**Provided material**
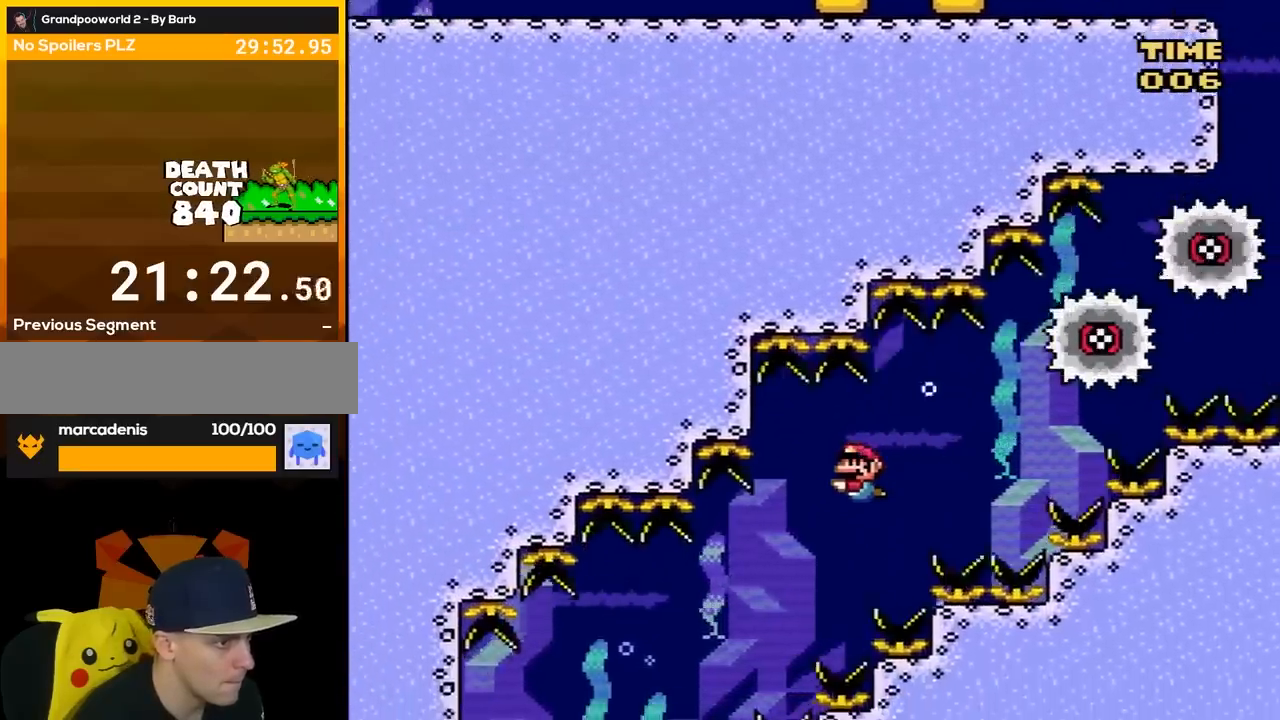
{"buttons": ["B", "DPAD_LEFT"], "events": [[500, "B", "down"]]}
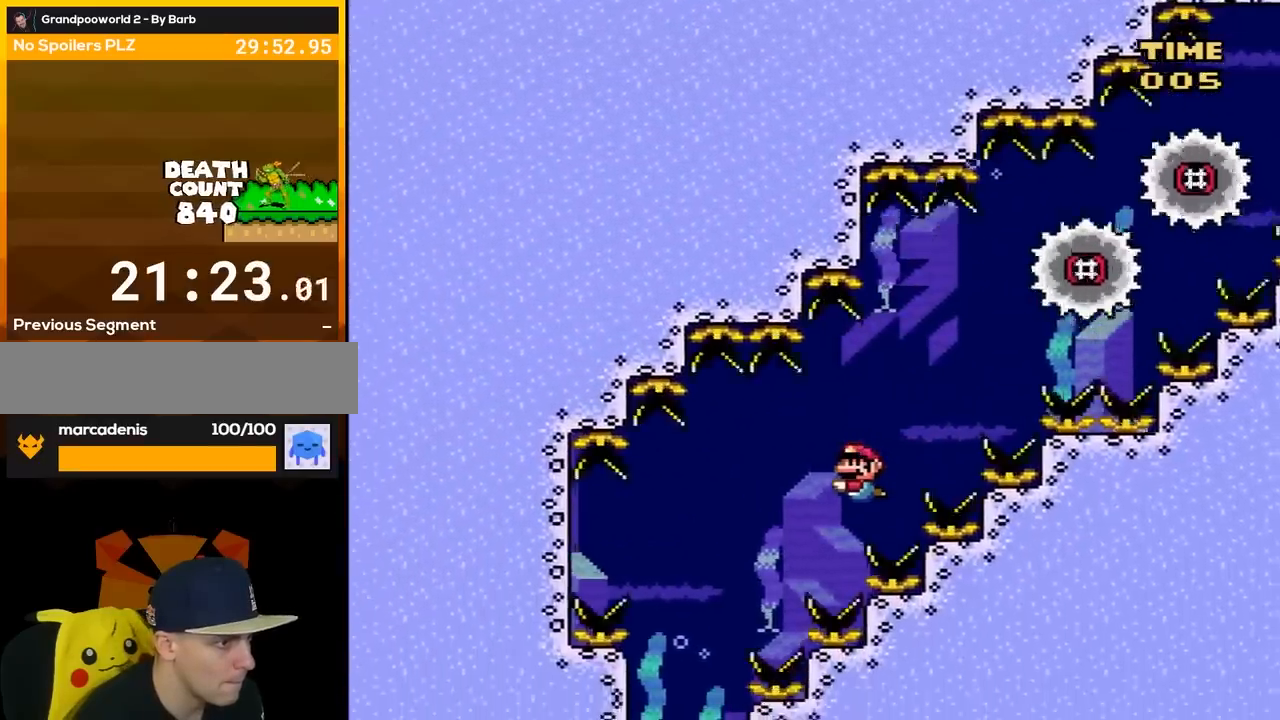
{"buttons": ["DPAD_LEFT"], "events": [[33, "B", "up"]]}
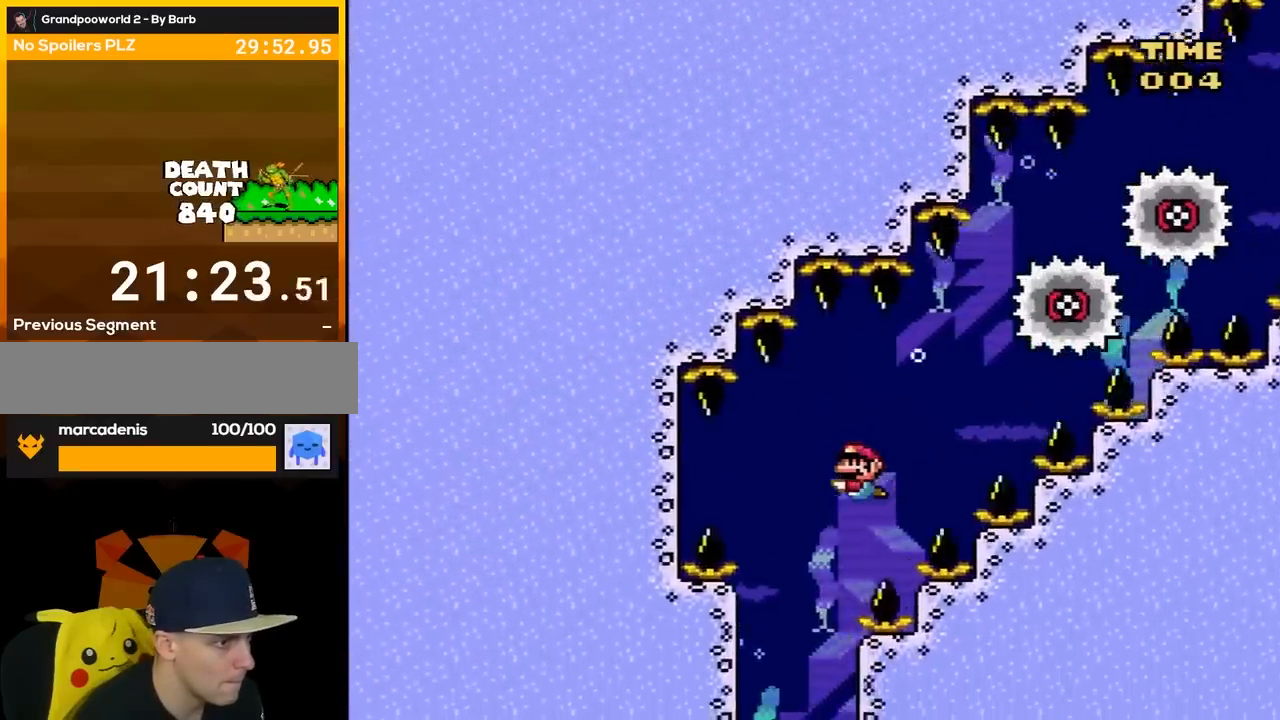
{"buttons": [], "events": [[183, "DPAD_LEFT", "up"], [267, "DPAD_RIGHT", "down"], [400, "DPAD_RIGHT", "up"]]}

**What to do**
Copy all of the material word for word, and include none of its pictures.

**Reply to the exercise**
{"buttons": ["B", "DPAD_LEFT"], "events": [[500, "B", "down"]]}
{"buttons": ["DPAD_LEFT"], "events": [[33, "B", "up"]]}
{"buttons": [], "events": [[183, "DPAD_LEFT", "up"], [267, "DPAD_RIGHT", "down"], [400, "DPAD_RIGHT", "up"]]}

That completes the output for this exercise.